### [Task goal]
Below are entries; output exactly the lines from the one with "0 0 0 0 .09" to the one with "M 238,539 L", both included, and nothing else.

### [Dataset]
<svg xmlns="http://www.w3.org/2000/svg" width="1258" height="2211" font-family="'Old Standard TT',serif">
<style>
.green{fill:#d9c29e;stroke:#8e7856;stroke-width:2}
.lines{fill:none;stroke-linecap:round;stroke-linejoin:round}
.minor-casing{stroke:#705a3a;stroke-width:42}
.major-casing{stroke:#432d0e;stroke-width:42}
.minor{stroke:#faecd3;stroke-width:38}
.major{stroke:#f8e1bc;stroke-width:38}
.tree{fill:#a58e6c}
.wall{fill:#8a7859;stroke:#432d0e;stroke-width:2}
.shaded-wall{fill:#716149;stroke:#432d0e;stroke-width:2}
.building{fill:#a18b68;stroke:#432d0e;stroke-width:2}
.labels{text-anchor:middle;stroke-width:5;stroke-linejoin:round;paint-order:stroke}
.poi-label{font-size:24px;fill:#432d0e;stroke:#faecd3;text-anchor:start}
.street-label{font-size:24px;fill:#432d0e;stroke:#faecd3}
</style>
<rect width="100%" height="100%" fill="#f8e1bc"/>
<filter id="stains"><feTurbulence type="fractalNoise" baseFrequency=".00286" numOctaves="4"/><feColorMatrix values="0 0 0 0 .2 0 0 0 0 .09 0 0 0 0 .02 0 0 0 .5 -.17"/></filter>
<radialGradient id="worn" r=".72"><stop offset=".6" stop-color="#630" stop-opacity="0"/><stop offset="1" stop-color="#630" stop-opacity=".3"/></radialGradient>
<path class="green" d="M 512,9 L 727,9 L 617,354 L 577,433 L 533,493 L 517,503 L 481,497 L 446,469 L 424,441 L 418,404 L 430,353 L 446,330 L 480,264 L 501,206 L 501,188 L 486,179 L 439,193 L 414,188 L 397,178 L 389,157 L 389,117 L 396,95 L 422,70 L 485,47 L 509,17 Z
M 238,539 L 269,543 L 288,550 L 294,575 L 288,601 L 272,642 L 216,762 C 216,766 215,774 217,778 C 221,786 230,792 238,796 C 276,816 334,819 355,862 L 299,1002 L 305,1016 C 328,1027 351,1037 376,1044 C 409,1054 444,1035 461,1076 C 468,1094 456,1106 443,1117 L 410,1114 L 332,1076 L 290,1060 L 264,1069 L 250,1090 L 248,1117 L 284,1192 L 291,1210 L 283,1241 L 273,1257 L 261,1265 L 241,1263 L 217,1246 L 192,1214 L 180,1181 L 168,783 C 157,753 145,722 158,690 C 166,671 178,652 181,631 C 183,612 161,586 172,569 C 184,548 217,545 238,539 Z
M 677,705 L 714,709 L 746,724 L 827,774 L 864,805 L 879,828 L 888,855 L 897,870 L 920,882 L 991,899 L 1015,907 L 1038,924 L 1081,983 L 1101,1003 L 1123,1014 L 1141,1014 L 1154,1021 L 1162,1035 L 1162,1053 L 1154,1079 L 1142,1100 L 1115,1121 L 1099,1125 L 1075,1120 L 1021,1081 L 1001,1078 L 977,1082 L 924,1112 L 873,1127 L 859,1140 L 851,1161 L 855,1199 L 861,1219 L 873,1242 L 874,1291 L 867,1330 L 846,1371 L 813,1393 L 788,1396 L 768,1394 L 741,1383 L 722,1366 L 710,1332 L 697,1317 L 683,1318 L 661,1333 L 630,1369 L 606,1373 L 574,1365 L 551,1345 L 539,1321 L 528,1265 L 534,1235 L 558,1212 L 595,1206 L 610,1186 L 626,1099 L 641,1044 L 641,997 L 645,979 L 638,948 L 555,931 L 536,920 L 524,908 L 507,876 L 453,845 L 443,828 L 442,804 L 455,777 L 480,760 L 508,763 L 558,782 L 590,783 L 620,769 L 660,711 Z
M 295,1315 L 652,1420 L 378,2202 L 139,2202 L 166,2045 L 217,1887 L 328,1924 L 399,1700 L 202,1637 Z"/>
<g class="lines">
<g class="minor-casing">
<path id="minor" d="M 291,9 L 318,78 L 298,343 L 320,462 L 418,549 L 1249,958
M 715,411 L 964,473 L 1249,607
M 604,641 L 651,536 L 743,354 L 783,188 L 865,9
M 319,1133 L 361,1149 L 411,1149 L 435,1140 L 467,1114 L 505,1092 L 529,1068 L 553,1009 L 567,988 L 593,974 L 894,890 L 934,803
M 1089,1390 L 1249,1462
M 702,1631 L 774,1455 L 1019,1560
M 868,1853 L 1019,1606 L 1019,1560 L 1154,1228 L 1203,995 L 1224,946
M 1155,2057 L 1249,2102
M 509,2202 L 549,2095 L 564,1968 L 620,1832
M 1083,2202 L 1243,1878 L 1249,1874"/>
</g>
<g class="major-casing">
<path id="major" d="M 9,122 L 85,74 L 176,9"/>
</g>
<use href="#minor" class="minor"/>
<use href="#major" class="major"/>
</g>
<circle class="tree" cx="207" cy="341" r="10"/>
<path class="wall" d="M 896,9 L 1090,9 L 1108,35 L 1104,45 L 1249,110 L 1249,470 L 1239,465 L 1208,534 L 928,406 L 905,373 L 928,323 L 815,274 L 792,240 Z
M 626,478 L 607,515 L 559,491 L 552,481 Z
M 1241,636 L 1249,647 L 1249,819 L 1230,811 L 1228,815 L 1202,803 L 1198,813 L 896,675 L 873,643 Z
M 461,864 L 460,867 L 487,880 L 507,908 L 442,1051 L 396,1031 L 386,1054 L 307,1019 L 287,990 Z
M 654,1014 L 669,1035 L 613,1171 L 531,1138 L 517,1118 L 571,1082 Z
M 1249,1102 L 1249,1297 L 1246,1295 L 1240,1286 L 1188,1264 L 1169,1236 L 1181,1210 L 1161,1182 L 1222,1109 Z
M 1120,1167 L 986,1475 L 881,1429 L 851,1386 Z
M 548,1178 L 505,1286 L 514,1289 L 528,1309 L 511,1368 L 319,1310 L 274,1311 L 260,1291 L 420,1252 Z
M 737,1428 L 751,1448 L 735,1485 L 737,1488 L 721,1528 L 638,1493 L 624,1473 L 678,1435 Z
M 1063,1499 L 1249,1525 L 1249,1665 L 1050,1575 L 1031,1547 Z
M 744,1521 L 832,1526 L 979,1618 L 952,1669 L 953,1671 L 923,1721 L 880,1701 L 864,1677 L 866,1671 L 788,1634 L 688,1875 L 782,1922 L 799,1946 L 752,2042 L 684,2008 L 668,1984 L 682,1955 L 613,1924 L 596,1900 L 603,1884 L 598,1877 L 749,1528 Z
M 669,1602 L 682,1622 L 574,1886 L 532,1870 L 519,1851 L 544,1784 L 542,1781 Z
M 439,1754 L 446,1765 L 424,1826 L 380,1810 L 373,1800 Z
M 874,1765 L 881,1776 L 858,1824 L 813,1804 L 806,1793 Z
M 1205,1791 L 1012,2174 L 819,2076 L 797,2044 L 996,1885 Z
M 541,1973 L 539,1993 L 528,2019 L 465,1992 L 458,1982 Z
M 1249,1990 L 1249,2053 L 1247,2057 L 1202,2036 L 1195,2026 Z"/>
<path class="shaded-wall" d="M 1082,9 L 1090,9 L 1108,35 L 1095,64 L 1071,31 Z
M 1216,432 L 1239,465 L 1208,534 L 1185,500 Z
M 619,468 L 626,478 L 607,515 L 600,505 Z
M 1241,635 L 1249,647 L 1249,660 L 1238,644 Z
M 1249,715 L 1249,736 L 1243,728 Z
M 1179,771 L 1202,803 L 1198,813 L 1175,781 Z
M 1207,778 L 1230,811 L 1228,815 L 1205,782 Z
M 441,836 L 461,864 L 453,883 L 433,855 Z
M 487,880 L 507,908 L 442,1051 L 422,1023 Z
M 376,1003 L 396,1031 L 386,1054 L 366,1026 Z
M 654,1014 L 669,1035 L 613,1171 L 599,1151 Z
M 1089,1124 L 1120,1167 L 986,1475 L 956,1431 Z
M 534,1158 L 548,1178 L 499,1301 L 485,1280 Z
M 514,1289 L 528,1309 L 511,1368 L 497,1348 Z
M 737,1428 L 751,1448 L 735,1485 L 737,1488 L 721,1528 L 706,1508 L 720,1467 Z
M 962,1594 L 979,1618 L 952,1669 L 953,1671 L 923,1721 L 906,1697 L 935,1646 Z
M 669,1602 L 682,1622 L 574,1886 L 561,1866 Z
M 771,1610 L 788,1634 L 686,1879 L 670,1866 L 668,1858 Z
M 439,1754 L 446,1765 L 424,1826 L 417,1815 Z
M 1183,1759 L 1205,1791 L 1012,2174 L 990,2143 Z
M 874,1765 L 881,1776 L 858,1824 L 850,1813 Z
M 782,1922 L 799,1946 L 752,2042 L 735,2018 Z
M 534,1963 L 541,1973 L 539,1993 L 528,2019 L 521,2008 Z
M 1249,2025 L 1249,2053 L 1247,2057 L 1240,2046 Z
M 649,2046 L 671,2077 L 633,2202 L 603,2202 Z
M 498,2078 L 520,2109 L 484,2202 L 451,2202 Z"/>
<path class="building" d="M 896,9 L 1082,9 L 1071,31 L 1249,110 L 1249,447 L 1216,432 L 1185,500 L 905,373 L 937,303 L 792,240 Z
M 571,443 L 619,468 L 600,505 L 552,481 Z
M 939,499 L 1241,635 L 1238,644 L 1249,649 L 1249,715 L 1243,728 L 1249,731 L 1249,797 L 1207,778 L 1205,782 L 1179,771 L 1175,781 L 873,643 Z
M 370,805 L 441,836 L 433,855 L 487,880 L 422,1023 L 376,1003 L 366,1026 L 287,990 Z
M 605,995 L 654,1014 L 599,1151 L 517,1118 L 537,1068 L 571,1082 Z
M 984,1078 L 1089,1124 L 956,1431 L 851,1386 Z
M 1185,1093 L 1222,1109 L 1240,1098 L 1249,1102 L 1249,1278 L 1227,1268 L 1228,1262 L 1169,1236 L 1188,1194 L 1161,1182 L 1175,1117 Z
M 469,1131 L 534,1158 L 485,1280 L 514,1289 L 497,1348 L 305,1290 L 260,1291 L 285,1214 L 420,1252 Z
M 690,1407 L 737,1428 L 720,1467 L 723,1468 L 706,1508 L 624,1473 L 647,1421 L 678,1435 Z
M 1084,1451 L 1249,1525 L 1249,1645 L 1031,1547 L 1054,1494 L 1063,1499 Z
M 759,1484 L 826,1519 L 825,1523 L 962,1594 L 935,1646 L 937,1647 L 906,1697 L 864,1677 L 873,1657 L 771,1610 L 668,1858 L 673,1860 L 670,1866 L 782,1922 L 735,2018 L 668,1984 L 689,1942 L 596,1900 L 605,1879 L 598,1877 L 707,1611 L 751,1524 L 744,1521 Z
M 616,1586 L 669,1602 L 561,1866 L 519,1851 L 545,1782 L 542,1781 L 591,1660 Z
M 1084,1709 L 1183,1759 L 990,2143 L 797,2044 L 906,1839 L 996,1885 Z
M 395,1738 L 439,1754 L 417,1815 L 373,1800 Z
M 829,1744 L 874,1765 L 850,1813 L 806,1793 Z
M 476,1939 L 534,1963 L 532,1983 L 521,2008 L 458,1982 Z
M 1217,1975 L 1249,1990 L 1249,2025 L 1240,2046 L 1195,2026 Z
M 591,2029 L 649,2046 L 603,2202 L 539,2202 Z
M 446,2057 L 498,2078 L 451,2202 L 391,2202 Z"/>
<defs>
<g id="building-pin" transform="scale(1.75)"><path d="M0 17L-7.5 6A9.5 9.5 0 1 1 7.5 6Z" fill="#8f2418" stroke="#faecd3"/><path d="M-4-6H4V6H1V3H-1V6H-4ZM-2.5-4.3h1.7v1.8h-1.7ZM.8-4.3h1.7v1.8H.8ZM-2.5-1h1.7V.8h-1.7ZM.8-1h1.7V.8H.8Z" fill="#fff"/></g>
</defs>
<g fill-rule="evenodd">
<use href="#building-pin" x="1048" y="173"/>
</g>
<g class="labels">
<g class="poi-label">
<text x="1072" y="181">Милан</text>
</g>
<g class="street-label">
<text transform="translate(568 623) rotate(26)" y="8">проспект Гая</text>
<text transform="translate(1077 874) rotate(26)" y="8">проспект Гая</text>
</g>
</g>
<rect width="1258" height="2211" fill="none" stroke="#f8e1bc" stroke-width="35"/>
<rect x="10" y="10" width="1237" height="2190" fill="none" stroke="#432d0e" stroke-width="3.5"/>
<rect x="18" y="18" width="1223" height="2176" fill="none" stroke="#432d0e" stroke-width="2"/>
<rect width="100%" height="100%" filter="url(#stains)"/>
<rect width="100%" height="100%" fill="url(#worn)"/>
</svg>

### [Answer below]
<filter id="stains"><feTurbulence type="fractalNoise" baseFrequency=".00286" numOctaves="4"/><feColorMatrix values="0 0 0 0 .2 0 0 0 0 .09 0 0 0 0 .02 0 0 0 .5 -.17"/></filter>
<radialGradient id="worn" r=".72"><stop offset=".6" stop-color="#630" stop-opacity="0"/><stop offset="1" stop-color="#630" stop-opacity=".3"/></radialGradient>
<path class="green" d="M 512,9 L 727,9 L 617,354 L 577,433 L 533,493 L 517,503 L 481,497 L 446,469 L 424,441 L 418,404 L 430,353 L 446,330 L 480,264 L 501,206 L 501,188 L 486,179 L 439,193 L 414,188 L 397,178 L 389,157 L 389,117 L 396,95 L 422,70 L 485,47 L 509,17 Z
M 238,539 L 269,543 L 288,550 L 294,575 L 288,601 L 272,642 L 216,762 C 216,766 215,774 217,778 C 221,786 230,792 238,796 C 276,816 334,819 355,862 L 299,1002 L 305,1016 C 328,1027 351,1037 376,1044 C 409,1054 444,1035 461,1076 C 468,1094 456,1106 443,1117 L 410,1114 L 332,1076 L 290,1060 L 264,1069 L 250,1090 L 248,1117 L 284,1192 L 291,1210 L 283,1241 L 273,1257 L 261,1265 L 241,1263 L 217,1246 L 192,1214 L 180,1181 L 168,783 C 157,753 145,722 158,690 C 166,671 178,652 181,631 C 183,612 161,586 172,569 C 184,548 217,545 238,539 Z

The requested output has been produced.